Second Major Exodus From Controversial Church Network

More than 100 congregations leave 'controlling' movement

Charisma/December 4, 2001

A second major exodus has taken place from a controversial network of churches criticized for authoritarian leadership. Up to 160 of the Potter's House movement's 800-odd congregations are said to have left the group recently.

Officially called Christian Fellowship Ministries (CFM), the Potter's House network was started in 1983 by Wayman Mitchell. A Prescott, Ariz., pastor, Mitchell broke away from the International Church of the Foursquare Gospel to launch his own movement, placing a strong emphasis on evangelism. Most of the group's churches are to be found in the Southwest, where they also go under the names The Door and Victory Chapel.

Some of the pastors who broke ranks recently are apparently upset by the direction CFM appears to be headed. There are also claims that Mitchell - whose movement has long been dogged by criticism that it is controlling, intimidating and manipulative - routinely uses foul language and derogatory remarks in the pulpit.

Mitchell declined to comment to "Charisma" magazine, but Harold Warner, a longtime CFM associate who pastors a church in Tucson, Ariz., said that Mitchell was not the sort of man many of his critics have portrayed him to be. "He is a good, strong leader," he said. "We are given great freedom to pursue our ministry, and it isn't this horribly oppressive atmosphere."

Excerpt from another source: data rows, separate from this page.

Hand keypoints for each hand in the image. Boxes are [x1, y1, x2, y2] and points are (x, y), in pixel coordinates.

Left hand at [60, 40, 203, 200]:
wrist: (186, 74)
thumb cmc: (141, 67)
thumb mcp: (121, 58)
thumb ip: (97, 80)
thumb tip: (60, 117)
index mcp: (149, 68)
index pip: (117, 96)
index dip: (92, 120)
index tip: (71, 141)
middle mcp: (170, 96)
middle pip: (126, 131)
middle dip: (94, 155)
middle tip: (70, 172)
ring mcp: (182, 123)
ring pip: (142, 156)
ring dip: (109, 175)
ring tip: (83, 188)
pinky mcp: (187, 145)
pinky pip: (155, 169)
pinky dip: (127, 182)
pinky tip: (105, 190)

The Potter's House was hit by large-scale defections 10 years ago. When Colorado pastor Ron Jones, who had worked with Mitchell since the early 1970s, severed his ties in 1990, around 100 pastors followed him.

Larry Neville, a pastor who worked with Mitchell for 13 years until 1991, said that because CFM leaders were encouraged to aggressively plant churches, the departure of a few pastors who disagree with Mitchell could lead to a large number of churches leaving the movement.

The exodus was more an issue of churches' loyalty to their founding pastor than one of disagreement with Mitchell, he said. It was about "a personal relationship with someone they love." Mitchell said that around 100 of the 160 churches reported to have left CFM recently did so because of their loyalty to one pastor.

Bryan Hupperts, who was part of Potter's House for several years and was at one stage being groomed to become a CFM pastor, said that many pastors who left the movement did so because of unhealthy control and were later reluctant to talk about their experiences.

"Some of them have family in the Potter's House," he said. "They'll end up getting targeted. They can be pretty vicious." One former leader said there were families divided by departures from the movement who had not spoken for years, and "churches that have been deliberately split, children who don't talk to their parents."

Neville said there had been a move of God in CFM in the past, but over time the group moved into isolationism. "They're not sinning, but they're not moving on." Warner said that those pastors who left CFM recently were "people who have gone in a different direction."